Октябрь 1997 года
В первый раз, когда Эмили призналась, что хочет покончить с собой, Крис засмеялся.
Во второй раз сделал вид, что не расслышал.
В третий раз слушал уже внимательно.
Они возвращались домой после вечернего киносеанса, и Эмили заснула. Она в последнее время, как казалось Крису, много спала: клевала носом по вечерам, по утрам допоздна валялась в кровати, и Крису неоднократно приходилось ее будить, чтобы отвезти в школу, а однажды заснула даже на уроке.
Он вел машину. Она склонила голову к нему на плечо и завалилась на рычаг переключения скоростей. Крис левой рукой держался за руль, а правую нелепо вывернул, поддерживая голову Эмили, когда машина ехала по ухабам.
Чтобы съехать с магистрали, понадобились обе руки, поэтому Крис отпустил Эмили, и ее голова тут же соскользнула к нему на колени. Ухом она прижалась к пряжке на его ремне, грудью навалилась на рычаг переключения скоростей, а носом чуть ли не уткнулась в рулевое колесо. Ее голова была теплой и тяжелой. Они ехали по тихим улочкам Бейнбриджа, и Крис положил руку ей на голову, убрал волосы с лица. Потом свернул на подъездную аллею, заглушил двигатель, выключил фары и стал смотреть, как она спит.
Он провел пальцем по ее розовому ушку, такому хрупкому, что Крис видел переплетение синих вен и мог представить, как по ним течет кровь.
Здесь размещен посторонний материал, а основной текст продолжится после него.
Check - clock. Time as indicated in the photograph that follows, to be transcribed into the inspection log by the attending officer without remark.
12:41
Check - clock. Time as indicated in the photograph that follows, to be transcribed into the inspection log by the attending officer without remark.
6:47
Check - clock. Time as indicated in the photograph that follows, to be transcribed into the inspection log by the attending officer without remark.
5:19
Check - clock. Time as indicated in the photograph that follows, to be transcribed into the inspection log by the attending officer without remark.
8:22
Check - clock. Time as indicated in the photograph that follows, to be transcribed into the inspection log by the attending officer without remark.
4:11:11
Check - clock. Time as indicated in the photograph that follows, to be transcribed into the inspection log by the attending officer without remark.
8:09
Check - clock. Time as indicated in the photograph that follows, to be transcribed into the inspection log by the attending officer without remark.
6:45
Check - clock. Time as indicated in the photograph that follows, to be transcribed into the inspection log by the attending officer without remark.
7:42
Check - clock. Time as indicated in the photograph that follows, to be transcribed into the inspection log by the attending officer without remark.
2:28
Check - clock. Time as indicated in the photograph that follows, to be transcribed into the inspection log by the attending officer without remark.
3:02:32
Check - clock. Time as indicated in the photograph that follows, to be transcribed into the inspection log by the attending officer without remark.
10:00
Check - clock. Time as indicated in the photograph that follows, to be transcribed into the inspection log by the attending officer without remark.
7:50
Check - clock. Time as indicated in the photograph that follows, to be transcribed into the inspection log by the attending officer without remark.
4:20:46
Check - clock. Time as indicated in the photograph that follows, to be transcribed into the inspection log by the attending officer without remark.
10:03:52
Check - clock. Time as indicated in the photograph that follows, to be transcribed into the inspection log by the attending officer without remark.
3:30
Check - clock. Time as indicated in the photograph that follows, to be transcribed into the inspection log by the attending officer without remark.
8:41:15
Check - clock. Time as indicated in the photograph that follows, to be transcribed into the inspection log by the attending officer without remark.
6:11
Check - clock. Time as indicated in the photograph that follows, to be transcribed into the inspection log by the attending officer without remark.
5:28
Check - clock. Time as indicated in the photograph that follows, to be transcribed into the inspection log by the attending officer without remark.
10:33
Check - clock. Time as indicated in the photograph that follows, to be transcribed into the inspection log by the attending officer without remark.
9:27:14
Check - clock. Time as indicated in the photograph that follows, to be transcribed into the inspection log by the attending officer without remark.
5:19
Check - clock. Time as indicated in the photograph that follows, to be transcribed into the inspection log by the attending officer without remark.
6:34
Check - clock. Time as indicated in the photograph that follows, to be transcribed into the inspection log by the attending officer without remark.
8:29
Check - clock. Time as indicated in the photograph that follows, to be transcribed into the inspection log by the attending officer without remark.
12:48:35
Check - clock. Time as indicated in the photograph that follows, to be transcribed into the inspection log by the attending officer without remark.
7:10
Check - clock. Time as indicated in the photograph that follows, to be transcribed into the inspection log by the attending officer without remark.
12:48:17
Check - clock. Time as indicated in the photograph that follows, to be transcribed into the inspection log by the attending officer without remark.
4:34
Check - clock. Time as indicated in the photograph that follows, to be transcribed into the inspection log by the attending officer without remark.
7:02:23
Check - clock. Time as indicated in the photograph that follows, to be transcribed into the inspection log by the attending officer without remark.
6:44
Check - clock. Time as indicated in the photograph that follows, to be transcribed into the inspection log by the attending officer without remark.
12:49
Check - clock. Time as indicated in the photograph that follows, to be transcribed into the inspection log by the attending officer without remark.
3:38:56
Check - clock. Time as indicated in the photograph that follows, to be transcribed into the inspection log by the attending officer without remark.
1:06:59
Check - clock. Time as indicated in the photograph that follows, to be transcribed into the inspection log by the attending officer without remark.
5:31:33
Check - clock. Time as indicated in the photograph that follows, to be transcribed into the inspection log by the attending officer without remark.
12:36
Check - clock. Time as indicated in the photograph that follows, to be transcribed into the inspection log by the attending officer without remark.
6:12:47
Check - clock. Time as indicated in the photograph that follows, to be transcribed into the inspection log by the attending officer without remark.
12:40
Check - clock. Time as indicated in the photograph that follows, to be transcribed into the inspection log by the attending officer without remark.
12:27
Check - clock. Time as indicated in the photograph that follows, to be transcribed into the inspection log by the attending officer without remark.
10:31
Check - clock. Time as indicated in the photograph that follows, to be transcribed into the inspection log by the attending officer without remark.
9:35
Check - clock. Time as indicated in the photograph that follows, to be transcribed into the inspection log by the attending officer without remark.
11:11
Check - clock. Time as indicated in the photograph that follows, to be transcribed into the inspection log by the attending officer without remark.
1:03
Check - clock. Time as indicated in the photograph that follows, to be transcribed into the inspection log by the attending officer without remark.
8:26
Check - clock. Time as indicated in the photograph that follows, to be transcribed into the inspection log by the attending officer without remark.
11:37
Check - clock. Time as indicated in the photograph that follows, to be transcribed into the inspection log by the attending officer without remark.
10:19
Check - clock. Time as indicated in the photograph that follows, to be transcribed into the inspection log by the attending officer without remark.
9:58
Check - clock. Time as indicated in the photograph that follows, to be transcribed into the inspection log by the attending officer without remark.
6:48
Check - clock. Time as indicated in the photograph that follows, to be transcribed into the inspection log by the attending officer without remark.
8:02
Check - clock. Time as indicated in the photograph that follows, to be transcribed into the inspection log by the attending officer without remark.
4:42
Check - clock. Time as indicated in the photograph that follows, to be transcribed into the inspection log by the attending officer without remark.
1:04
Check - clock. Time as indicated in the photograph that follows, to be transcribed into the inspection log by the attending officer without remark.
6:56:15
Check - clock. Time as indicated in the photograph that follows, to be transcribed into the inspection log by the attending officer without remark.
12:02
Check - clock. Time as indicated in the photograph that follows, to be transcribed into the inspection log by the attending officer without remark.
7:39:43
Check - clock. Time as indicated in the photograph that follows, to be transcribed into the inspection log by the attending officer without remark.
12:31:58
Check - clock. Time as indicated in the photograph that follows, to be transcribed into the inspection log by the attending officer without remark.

— Эй! — нежно позвал он. — Просыпайся.
Эмили, вздрогнув, проснулась и обязательно ударилась бы о руль, если бы Крис не подставил руку. Она выпрямилась, рука Криса продолжала лежать у нее на затылке.
Эмили потянулась. На левой щеке виднелась глубокая красная бороздка — след от его ремня.
— Почему ты меня раньше не разбудил? — хрипло спросила она.
Крис улыбнулся.
— Ты так сладко спала, — признался он и убрал за ухо прядь ее волос.
Ничего обидного, просто комплимент — он тысячу раз говорил ей комплименты, — тем не менее она расплакалась. Озадаченный Крис протянул руку, пытаясь, насколько позволяла теснота, обнять ее.
— Эмили, — взмолился он, — расскажи мне.
Он почувствовал какое-то движение на своем плече, она покачала головой. Потом отстранилась и вытерла нос.
— Все дело в тебе, — призналась она. — Тебя мне будет не хватать.
Казалось странным слышать это. «Я так по тебе скучаю» — было бы более кстати, но Крис улыбнулся.
— Мы можем встречаться, — сказал он. — Именно для этого в колледжах длинные переменки.
Она засмеялась, хотя, возможно, это был не смех, а всхлип.
— Я говорю не о колледже. Я тебе все время толкую, а ты не слушаешь, — сбивчиво произнесла она.
— О чем толкуешь?
— Я не хочу быть здесь, — сказала Эмили.
Крис потянулся к замку зажигания.
— Еще рано. Поедем куда-нибудь прогуляемся, — предложил он, но по его спине пробежал тревожный холодок.
— Нет, — ответила Эмили. — Я не хочу жить.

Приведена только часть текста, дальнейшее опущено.